Reproduce exactly the lines that run from the start of the records below to the line with "staining by immunohistochemistry", inclusive.

──────── Provided data ────────

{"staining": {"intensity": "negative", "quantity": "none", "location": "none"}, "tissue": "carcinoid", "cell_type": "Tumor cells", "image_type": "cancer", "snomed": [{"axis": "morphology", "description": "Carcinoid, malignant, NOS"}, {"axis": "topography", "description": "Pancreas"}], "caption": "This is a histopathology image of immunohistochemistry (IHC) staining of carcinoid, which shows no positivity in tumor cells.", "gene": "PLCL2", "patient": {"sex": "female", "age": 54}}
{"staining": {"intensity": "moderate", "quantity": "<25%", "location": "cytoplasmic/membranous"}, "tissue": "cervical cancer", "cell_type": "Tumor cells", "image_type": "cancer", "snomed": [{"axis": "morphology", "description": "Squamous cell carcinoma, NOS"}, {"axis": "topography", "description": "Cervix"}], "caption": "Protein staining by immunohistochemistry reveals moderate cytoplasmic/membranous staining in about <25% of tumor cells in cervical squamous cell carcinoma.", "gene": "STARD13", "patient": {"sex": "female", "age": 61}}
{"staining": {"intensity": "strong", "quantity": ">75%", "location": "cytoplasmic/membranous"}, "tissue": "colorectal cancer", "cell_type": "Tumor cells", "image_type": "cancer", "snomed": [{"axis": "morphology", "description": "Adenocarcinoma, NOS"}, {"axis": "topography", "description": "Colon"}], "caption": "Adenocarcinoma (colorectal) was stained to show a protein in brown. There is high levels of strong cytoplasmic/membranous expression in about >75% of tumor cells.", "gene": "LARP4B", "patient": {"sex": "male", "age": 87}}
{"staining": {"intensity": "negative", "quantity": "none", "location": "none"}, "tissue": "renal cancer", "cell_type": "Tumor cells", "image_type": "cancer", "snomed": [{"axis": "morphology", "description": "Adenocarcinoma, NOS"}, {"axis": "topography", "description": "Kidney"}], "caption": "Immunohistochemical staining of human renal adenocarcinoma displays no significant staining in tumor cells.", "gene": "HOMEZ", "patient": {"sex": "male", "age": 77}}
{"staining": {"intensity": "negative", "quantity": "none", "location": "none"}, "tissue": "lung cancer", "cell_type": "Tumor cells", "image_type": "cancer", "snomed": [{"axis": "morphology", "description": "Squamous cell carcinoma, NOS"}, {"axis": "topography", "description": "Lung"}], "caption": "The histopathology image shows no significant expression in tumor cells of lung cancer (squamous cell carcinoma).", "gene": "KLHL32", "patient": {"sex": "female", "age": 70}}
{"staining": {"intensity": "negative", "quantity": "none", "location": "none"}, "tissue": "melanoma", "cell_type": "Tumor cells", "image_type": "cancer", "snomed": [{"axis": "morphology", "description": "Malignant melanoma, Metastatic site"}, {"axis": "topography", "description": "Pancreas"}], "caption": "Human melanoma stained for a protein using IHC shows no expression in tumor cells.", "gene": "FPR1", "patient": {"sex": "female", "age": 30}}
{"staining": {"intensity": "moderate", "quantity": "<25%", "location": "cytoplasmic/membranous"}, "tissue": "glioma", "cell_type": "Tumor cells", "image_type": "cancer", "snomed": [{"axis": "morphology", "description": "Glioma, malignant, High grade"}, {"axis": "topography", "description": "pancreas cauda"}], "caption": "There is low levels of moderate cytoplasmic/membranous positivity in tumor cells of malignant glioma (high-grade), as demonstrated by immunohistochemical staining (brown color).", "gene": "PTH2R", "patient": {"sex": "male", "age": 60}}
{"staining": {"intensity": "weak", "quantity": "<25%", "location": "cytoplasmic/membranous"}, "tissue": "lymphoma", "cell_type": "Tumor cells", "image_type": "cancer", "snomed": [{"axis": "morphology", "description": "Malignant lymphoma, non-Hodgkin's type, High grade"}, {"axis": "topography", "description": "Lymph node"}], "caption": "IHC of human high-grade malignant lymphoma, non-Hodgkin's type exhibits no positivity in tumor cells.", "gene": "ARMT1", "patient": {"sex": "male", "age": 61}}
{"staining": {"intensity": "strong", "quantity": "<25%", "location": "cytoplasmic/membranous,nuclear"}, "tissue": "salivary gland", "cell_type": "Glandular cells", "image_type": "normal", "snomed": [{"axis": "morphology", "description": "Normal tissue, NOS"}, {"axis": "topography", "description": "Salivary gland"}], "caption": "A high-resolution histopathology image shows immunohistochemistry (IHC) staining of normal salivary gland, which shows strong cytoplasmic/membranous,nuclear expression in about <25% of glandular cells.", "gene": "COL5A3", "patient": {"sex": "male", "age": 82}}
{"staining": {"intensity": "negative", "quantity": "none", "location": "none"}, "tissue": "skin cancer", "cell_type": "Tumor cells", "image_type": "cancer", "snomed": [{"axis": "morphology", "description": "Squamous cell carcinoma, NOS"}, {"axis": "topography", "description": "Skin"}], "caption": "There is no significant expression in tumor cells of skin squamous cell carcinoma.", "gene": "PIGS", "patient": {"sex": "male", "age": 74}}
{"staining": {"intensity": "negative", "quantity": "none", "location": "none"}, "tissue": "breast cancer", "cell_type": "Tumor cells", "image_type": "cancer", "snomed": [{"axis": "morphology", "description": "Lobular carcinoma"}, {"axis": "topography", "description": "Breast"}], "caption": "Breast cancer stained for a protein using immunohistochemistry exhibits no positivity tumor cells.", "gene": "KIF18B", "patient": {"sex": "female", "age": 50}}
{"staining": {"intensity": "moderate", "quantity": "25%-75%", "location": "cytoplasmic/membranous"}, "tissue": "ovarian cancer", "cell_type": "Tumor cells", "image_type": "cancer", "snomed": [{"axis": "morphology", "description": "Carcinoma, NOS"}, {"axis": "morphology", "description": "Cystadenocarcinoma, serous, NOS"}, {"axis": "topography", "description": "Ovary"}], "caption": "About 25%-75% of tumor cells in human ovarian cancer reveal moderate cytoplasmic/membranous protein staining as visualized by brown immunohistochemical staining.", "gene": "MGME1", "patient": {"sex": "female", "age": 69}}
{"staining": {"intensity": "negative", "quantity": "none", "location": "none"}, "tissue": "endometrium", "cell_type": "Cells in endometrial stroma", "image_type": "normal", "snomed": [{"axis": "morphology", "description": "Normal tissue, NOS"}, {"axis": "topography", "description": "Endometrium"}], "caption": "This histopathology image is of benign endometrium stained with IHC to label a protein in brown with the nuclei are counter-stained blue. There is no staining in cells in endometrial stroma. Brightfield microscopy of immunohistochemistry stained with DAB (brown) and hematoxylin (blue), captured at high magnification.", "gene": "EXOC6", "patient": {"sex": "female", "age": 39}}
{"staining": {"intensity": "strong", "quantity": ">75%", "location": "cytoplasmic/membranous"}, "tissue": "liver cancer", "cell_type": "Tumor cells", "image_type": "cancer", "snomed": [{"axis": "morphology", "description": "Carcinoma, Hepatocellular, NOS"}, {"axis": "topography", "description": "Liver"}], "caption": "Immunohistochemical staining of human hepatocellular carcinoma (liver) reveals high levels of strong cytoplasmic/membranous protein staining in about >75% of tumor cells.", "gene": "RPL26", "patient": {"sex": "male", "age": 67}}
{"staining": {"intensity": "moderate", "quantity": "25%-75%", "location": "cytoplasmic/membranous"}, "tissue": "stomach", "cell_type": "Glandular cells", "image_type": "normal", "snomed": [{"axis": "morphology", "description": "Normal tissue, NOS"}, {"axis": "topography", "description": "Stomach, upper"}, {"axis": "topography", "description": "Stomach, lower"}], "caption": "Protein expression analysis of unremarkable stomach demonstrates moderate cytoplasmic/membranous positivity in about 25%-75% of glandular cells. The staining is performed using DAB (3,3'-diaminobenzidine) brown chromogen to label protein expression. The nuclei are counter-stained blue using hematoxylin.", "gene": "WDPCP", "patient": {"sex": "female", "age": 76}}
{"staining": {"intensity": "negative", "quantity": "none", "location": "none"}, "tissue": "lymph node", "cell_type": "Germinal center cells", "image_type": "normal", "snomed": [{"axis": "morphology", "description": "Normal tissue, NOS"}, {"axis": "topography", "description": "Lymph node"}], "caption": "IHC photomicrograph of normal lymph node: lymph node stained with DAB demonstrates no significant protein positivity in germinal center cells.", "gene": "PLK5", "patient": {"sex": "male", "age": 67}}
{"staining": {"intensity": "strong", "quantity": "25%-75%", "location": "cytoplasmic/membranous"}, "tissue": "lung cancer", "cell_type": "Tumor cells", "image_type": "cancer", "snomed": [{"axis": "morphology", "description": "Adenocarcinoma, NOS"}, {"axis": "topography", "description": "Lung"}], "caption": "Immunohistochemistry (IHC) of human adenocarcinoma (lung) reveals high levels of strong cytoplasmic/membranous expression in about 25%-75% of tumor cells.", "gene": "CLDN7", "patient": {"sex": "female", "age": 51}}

────────

- **Solution for this exercise**:
{"staining": {"intensity": "negative", "quantity": "none", "location": "none"}, "tissue": "carcinoid", "cell_type": "Tumor cells", "image_type": "cancer", "snomed": [{"axis": "morphology", "description": "Carcinoid, malignant, NOS"}, {"axis": "topography", "description": "Pancreas"}], "caption": "This is a histopathology image of immunohistochemistry (IHC) staining of carcinoid, which shows no positivity in tumor cells.", "gene": "PLCL2", "patient": {"sex": "female", "age": 54}}
{"staining": {"intensity": "moderate", "quantity": "<25%", "location": "cytoplasmic/membranous"}, "tissue": "cervical cancer", "cell_type": "Tumor cells", "image_type": "cancer", "snomed": [{"axis": "morphology", "description": "Squamous cell carcinoma, NOS"}, {"axis": "topography", "description": "Cervix"}], "caption": "Protein staining by immunohistochemistry reveals moderate cytoplasmic/membranous staining in about <25% of tumor cells in cervical squamous cell carcinoma.", "gene": "STARD13", "patient": {"sex": "female", "age": 61}}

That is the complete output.